Yapılan araştırma sonuçları, Türkiye’de, Suriyelilere duyulan “karşıtlık”ın Türkiye genelinde son derece yüksek olduğunu gösteriyor, siyasi parti tercihlerine göre göçmenlere, sığınmacılara bakışta farklılık ise neredeyse yok gibi, “CHP’li, AKP’li ve MHP’li arasında bu konuda hiçbir farklılık yok. Bu konuda HDP seçmeni daha olumlu görüş bildiriyordu, son dönemde medyada, yıkılan ve kamulaştırılmaya çalışılan Kürt kentlerine Suriyeli mültecilerin yerleştirileceği haberleri, Kürtler içinde özellikle de HDP dışı “Kürt milliyetçi” parti ve kişilerde gündem olmaya başladı. Bu durum böyle devam ederse bu karşıtlığın HDP seçmeninde de yaygınlaşacağı öngörülebilir. Kürtler son otuz yılını, iç göçle geçiren, son yıllarda yeniden zorla boşaltılan köylerine, topraklarına dönmeye başlamıştı, Kobanî direnişiyle birlikte de Kürtlerde hızla “toprağına aitlik ve bağlılık” duyguları hızla artmış, inşa edilen kimliğin önemli bir unsuru haline gelmişti. Son bir yılda kentlerde yaşanan çatışma ve yıkıma rağmen batıya göçün çok az olmasında, bu duygunun büyük rolü olduğunu düşünüyorum. Ve de yaşanan çatışma ve kayıpların büyüklüğünün etkisiyle, yıkılan tarihî kentlerin ve bu mekânların yok olmasının, toplumun hafızasındaki travmatik etkilerinin hâlâ ortaya çıkmadığı kanısındayım.
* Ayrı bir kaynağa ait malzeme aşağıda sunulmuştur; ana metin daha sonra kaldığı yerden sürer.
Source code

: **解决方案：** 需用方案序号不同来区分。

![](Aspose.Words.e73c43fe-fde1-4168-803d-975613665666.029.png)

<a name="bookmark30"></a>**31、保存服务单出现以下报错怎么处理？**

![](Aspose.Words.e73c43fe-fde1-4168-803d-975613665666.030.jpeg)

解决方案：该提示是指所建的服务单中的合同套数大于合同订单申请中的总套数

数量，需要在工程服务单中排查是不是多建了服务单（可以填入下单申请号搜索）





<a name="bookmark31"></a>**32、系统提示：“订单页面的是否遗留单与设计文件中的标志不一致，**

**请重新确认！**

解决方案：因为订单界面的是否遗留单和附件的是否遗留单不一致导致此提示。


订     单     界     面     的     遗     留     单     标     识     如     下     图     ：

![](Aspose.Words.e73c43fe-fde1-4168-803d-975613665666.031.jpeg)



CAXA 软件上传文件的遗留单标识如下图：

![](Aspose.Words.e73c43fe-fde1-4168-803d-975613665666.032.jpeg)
Mültecilerin yapılacak böyle bir davete icabet edip etmeyeceği ise henüz bilinmiyor.
Beş yılı aşkın süredir, mülteci statüsü bile verilmeden bu ülkede yaşamaya çalışan, ucuz işgücü olarak memleketin her sathına dağılan, çocuk, kadın, erkek denilmeden, emek piyasasına ucuz işgücü olarak satılan bu insanlar, “Muhacir diyen Ensar da, göçmen, mülteci, Arap diyen de bizi sömürüyor. Doktorumuz, mühendisimiz, öğretmenimiz, kadınlarımız, çocuklarımız da, biz de köle gibi çalıştırılıyoruz ama ancak karnımızı doyurabiliyoruz,” diyor, sesini kimseye duyuramıyorlardı.
Sokakta, atölyede, parkta, toplu taşıma araçlarında, her türlü kamusal alanda dışlanan bu insanlar şimdi başka bir hesabın içine çekilmeye çalışılmakta, iç siyaset malzemesi haline getirilmeye çalışılmaktadır. Ülkelerindeki rejim tarafından kentleri, evleri yıkılan, kültürel mirasları yok edilen, fabrikasındaki makineden, müzesindeki tarihî esere kadar her şeyi haraç mezat satılan, geleceğe dair umutları, uğruna yüz binlerce gençlerini yitirdikleri “devrimleri” çalınan bu insanları yeni bir çatışma odağı haline getirmek, en hafif tabirle “vicdansızlıktır”…
Evleri yıkılan, topraklarından koparılan insanların gelip başka insanların evlerine ve topraklarına el koyup yerleşmeleri kuşaklar sürecek bir çatışmayı da beraberinde getirecektir. Hele ki, bu iki toplum da aşırı politikleşmişse, bu sürecin yeni çatışmalara evrilebileceği şimdiden öngörülmelidir. Bu tehlikeli durum, bu coğrafyada, halklar arasında uzun sürecek çatışmalı bir sürece evrilebilir.
Mültecilere yönelik dışlama, ayrımcılık ve nefret suçunun yaygınlaşması da, onları iç ve dış siyasetin bir parçası haline getirme çabası da karşı durulması gereken acil durumlardan biridir. Mültecilerin günlük siyaset amaçları için araçsallaştırılması hem mültecilere hem de bu topraklarda yaşayan her insana yönelik yapılabilecek en büyük kötülüklerden biridir. Türkiye’nin yapması gereken şimdiye kadar kaldırmadığı coğrafi çekinceyi kaldırması, Suriye, Irak ve diğer ülkelerden gelenlere mülteci statüsü vermesi, mülteci haklarını dünya standartlarına çekmesidir. Ayrıca eğitim, barınma, sağlık, işsizlik, çocuk işçiliği gibi sorunları çözmesi ve temel haklara erişimin önündeki engelleri kaldırmasıdır.
Nerede olursa olsun, bu insanlara ve onların çocuklarına onurlu bir gelecek sağlamanın koşullarını oluşturmaktır.